**Task objective**
Please reproduce word for word everything in the rows below, from the line that contains "Looking at this image, going" down to the line that contains "Answer: facing to the right of the viewer", with both of those lines included.

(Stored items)
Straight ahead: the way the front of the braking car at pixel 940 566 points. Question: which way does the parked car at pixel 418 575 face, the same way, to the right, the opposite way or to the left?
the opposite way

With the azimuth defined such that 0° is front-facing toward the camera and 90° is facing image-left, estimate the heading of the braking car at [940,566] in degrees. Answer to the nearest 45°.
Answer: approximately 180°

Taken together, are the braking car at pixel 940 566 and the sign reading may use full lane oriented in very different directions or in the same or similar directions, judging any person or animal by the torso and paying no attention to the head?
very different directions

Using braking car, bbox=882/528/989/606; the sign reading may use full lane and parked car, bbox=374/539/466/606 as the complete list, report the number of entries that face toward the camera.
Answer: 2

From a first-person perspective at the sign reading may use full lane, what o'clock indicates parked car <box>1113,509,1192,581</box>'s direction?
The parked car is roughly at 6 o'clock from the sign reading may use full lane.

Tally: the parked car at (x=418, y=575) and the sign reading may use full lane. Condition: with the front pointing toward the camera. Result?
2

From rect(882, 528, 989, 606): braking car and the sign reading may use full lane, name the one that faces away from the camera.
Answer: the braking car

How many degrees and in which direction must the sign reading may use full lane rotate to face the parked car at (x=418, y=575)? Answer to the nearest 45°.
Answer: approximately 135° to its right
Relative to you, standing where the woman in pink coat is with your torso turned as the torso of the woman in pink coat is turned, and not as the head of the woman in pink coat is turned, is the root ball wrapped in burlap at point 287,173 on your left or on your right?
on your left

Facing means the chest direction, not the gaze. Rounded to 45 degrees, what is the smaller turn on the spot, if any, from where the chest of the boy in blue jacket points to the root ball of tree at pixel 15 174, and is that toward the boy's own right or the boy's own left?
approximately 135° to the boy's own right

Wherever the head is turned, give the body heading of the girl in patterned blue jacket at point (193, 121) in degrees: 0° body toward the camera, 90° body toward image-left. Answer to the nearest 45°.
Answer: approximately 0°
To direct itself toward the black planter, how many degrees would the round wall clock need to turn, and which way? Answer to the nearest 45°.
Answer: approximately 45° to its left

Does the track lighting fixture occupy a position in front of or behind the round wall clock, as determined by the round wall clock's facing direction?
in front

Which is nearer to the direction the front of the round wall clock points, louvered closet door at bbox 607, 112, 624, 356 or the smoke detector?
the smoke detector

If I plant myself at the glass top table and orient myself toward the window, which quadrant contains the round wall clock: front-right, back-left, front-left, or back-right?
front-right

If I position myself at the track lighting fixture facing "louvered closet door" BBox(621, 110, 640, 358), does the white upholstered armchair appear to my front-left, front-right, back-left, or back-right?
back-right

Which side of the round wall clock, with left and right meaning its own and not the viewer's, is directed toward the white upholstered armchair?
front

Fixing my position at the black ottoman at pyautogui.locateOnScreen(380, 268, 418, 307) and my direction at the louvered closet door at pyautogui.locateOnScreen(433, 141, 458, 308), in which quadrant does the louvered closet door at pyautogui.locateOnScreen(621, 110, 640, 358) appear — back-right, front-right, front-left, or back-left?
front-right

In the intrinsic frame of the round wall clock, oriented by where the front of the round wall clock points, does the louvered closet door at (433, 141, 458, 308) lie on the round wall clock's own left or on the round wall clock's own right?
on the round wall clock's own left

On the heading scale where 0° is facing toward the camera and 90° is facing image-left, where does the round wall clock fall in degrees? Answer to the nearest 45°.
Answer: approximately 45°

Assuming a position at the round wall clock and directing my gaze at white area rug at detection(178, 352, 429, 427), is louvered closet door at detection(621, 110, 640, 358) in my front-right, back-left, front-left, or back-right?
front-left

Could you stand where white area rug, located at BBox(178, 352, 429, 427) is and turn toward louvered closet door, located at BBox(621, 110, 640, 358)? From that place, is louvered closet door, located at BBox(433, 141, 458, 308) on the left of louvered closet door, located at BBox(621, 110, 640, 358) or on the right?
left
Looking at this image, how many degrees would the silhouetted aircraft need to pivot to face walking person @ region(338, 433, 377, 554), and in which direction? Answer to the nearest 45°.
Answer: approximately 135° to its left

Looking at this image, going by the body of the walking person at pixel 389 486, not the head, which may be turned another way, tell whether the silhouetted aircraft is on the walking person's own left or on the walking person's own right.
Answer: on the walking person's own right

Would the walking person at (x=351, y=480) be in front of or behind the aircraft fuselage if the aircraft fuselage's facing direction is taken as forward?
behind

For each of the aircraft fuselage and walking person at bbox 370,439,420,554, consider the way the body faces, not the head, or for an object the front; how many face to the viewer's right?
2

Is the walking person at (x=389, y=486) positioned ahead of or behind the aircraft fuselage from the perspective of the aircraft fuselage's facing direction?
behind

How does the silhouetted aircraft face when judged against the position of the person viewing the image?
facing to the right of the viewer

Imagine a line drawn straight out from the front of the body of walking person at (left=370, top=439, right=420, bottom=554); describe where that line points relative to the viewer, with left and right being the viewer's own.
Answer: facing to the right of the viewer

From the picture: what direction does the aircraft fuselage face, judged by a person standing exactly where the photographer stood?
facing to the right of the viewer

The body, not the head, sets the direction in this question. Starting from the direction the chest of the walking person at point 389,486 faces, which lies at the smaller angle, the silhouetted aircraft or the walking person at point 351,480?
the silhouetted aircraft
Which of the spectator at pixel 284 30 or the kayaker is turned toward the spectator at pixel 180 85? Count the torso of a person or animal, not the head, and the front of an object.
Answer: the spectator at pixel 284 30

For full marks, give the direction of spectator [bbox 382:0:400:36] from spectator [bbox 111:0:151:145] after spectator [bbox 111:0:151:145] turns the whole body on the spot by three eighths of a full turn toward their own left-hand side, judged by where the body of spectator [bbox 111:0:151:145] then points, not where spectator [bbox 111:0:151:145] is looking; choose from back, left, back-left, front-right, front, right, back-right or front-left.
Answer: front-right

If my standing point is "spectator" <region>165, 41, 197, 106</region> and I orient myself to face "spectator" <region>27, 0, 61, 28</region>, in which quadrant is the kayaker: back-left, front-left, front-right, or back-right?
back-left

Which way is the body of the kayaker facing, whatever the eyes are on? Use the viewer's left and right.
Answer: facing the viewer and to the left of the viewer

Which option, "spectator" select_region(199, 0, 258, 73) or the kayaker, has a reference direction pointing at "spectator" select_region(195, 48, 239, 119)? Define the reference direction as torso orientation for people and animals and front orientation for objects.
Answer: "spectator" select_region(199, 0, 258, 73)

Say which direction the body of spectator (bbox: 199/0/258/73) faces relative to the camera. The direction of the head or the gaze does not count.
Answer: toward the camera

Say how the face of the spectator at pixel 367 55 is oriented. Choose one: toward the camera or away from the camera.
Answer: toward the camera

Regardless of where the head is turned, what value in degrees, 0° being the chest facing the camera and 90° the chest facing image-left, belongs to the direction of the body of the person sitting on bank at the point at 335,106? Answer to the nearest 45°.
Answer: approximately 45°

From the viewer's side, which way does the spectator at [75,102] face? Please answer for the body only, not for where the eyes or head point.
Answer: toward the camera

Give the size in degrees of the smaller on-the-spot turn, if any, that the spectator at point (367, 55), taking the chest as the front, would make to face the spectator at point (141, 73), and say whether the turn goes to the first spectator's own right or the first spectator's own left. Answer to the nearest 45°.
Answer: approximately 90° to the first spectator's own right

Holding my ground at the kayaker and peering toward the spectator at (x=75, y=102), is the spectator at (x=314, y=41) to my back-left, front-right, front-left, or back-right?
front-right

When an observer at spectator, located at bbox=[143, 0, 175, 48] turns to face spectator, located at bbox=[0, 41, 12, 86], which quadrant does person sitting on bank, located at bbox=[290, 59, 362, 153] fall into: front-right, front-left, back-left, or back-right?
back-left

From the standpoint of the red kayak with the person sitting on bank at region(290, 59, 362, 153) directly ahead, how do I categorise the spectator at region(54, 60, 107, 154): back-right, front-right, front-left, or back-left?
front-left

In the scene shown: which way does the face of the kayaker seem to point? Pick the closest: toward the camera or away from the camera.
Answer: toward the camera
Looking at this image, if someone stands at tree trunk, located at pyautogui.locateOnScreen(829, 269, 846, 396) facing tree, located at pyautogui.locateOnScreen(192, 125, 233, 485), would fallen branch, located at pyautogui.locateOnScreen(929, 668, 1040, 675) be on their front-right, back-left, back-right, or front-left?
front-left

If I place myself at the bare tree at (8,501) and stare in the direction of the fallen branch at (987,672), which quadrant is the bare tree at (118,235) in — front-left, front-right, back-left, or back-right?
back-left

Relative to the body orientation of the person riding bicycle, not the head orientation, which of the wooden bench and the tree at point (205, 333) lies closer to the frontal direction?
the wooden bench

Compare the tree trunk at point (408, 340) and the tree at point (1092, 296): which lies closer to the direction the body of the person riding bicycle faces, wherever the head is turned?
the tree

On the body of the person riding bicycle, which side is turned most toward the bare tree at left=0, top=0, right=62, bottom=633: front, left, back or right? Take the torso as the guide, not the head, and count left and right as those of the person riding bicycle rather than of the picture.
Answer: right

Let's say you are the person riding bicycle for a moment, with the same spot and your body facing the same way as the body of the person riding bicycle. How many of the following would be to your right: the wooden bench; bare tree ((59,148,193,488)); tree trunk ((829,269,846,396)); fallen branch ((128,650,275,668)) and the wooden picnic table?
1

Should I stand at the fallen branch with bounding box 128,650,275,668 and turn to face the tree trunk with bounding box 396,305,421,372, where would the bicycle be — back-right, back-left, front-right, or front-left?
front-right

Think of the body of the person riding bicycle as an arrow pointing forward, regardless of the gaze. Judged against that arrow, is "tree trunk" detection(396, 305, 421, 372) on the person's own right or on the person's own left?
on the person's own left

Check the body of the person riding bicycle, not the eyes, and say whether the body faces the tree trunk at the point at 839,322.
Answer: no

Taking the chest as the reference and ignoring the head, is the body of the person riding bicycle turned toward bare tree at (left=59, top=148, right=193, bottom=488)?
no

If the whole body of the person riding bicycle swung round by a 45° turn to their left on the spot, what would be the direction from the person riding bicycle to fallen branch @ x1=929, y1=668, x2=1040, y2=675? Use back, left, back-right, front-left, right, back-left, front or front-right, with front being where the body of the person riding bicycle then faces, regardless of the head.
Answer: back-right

**Response box**
Looking at this image, going by the body of the walking person at pixel 389 486, not the head, which may be turned another way, tell whether the silhouetted aircraft is on the walking person's own left or on the walking person's own right.
Answer: on the walking person's own right

Would the walking person at (x=351, y=480) be in front of or behind the aircraft fuselage if the aircraft fuselage's facing direction is taken as forward?
behind

For each of the aircraft fuselage and walking person at bbox 370,439,420,554, consider the way the body faces, not the head, or for an object the front; how many face to the viewer's right?
2

Is the walking person at (x=389, y=486) positioned ahead of or behind the aircraft fuselage from the perspective of the aircraft fuselage's facing direction?
behind

How does the silhouetted aircraft face when judged against the position of the person viewing the image?
facing to the right of the viewer

Imagine a line drawn straight out from the front of the body of walking person at (left=370, top=439, right=420, bottom=554); describe where that line points relative to the viewer, with left and right being the viewer's own.
Answer: facing to the right of the viewer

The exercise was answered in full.